Source document:
★ ★ ★ ★ ★ ★ ★

Lovely video, and especially nice to see these terraced houses again. I went to St Fagan’s back in the early 90s and remember my delight at seeing them for the first time, probably because they’re not far off where I still live today. They were the original “tiny homes” that are today so trendy. If only we could get used to realising we don’t all need big houses in which to live. Two up to down, a back yard and a narrow front garden has done me very nicely for 34 years and I’m looking forward to the next 34! Thanks again for the video. Terrific job.
I'm very happy in a two up, two down too,'any bigger seems a lot of work (and a lot of bills). Mine is slightly bigger than these with lovely dolls house proportions and I'm so glad they remain here for future generations to see how their ancestors lived x
I wonder if my terrace of 10 red brick two up two downs will end up as a museum one day?! The way I like to keep mine, I think it’s pretty much already there. . .
I 'm fortunate enough to own one of Sth Wales only surviving Iron workers cottages, it is grade II listed, built in 1750ish. Still has many original features. The cottage was originally two, but converted in to one.

★ ★ ★ ★ ★ ★ ★

Tasks to carry out:
1. Answer these questions using the comments on terraced houses:
(a) When did the first commenter visit St Fagan's?
(b) How many red brick two up two downs are in the terrace that one commenter describes?
(c) Roughly what year was the Iron workers cottage built?
2. Quote everything in the comments on terraced houses from "I'm very happy" down to "already there. . .", word for word.

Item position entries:
★ ★ ★ ★ ★ ★ ★

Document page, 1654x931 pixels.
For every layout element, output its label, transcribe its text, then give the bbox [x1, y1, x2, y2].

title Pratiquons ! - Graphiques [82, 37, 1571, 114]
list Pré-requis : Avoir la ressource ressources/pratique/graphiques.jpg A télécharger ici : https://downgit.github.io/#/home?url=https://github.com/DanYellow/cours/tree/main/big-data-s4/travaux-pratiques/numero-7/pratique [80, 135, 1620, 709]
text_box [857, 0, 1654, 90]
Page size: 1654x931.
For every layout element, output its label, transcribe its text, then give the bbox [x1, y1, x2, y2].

★ ★ ★ ★ ★ ★ ★

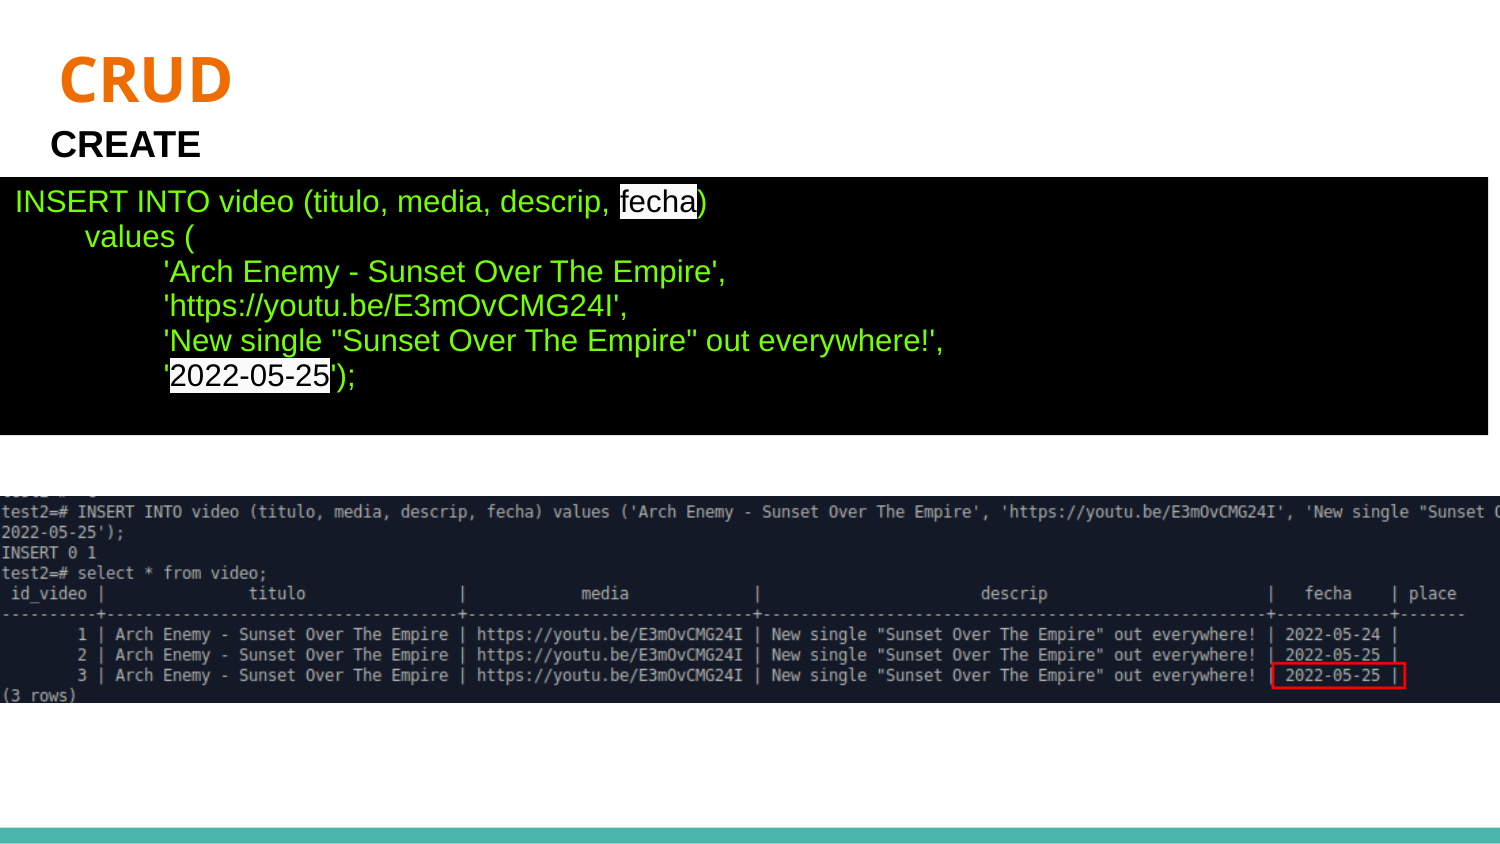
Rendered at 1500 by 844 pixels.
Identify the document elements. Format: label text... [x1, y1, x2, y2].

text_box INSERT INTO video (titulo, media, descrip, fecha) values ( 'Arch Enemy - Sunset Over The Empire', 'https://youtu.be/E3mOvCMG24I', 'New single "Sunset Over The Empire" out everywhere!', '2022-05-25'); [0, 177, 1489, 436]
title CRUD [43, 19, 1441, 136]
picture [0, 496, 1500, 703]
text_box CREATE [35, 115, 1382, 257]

★ ★ ★ ★ ★ ★ ★

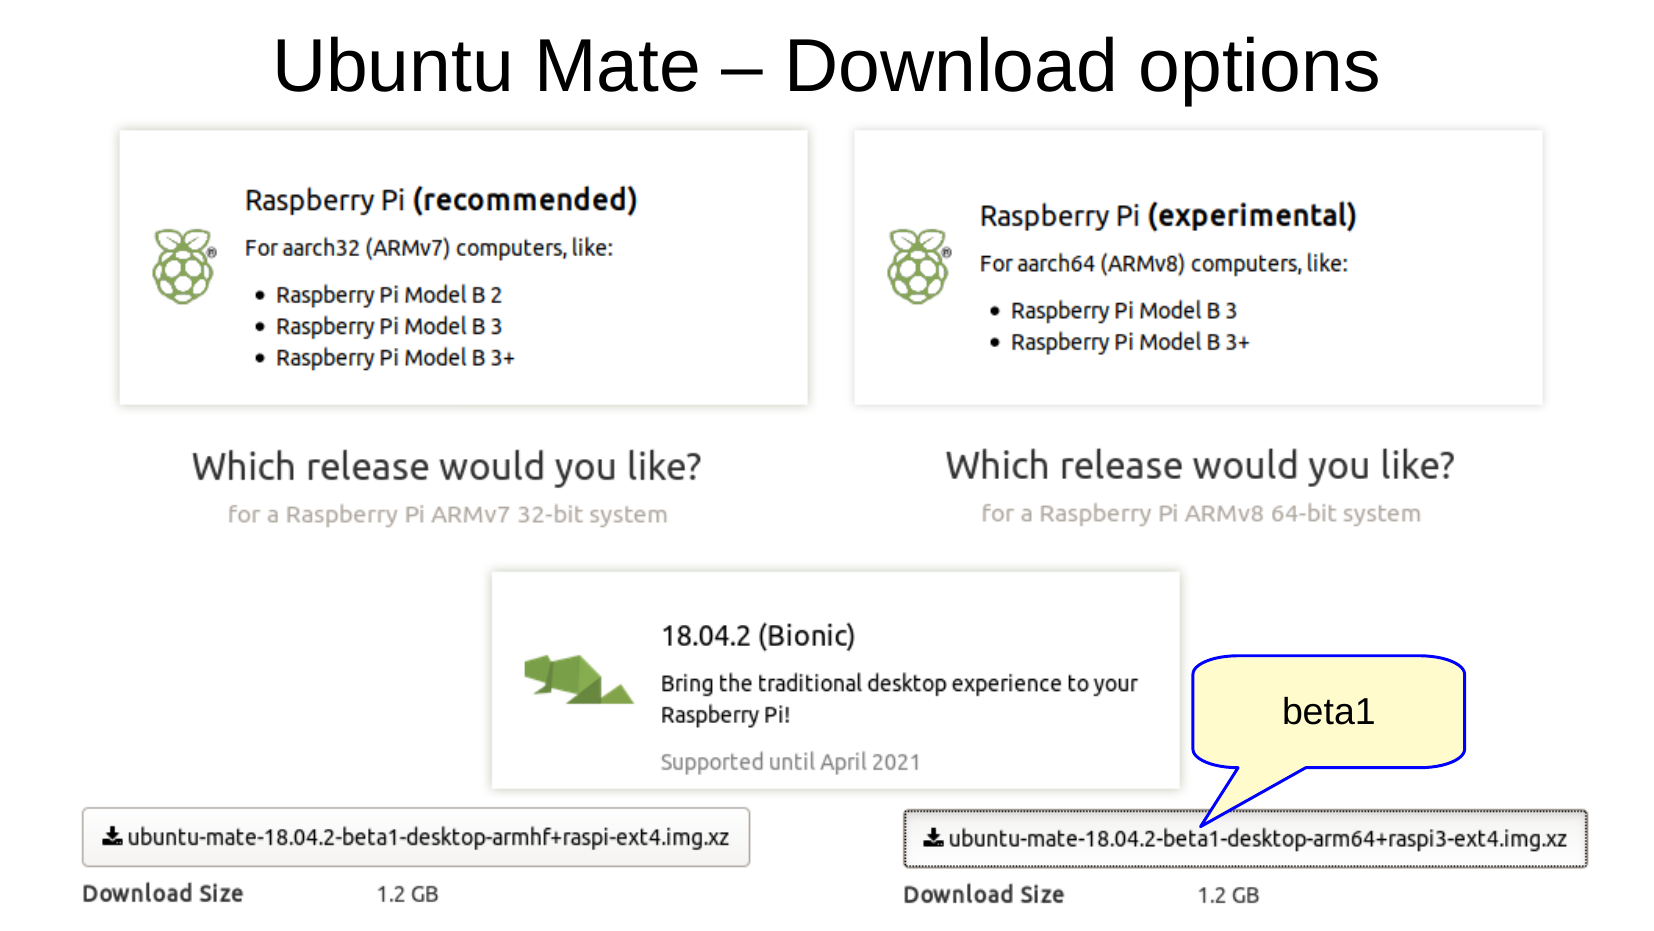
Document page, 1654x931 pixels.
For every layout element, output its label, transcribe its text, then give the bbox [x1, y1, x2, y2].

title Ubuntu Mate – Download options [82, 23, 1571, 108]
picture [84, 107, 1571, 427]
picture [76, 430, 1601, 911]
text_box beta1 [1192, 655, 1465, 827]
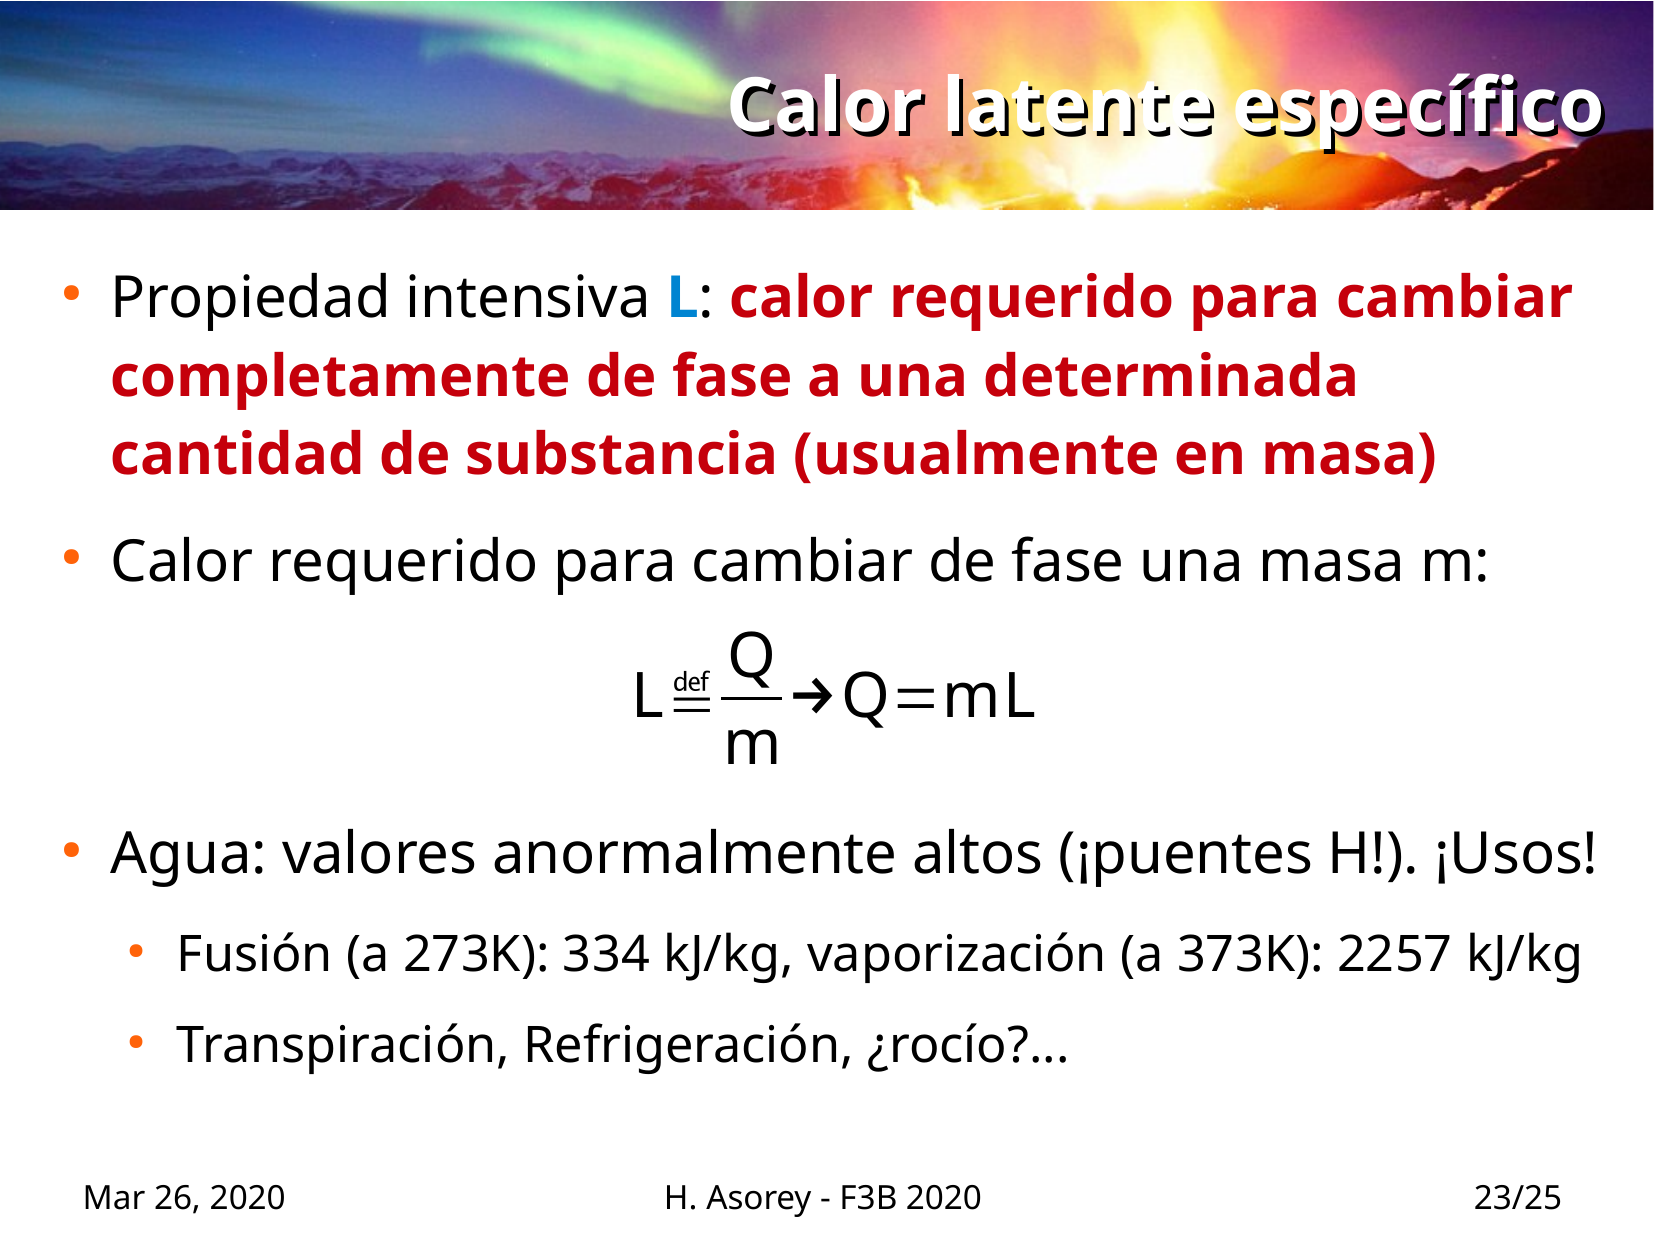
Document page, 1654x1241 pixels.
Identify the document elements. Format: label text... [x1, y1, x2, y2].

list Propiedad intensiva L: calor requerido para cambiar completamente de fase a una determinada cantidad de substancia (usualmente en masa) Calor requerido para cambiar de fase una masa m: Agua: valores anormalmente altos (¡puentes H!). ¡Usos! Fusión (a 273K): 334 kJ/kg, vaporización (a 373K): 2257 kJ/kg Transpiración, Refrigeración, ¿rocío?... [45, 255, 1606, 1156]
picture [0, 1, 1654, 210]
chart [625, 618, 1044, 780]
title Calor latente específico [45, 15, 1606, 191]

★ ★ ★ ★ ★ ★ ★

Answers by task:
1.
(a) In the early 90s.
(b) 10.
(c) Around 1750.

2.
I'm very happy in a two up, two down too,'any bigger seems a lot of work (and a lot of bills). Mine is slightly bigger than these with lovely dolls house proportions and I'm so glad they remain here for future generations to see how their ancestors lived x
I wonder if my terrace of 10 red brick two up two downs will end up as a museum one day?! The way I like to keep mine, I think it’s pretty much already there. . .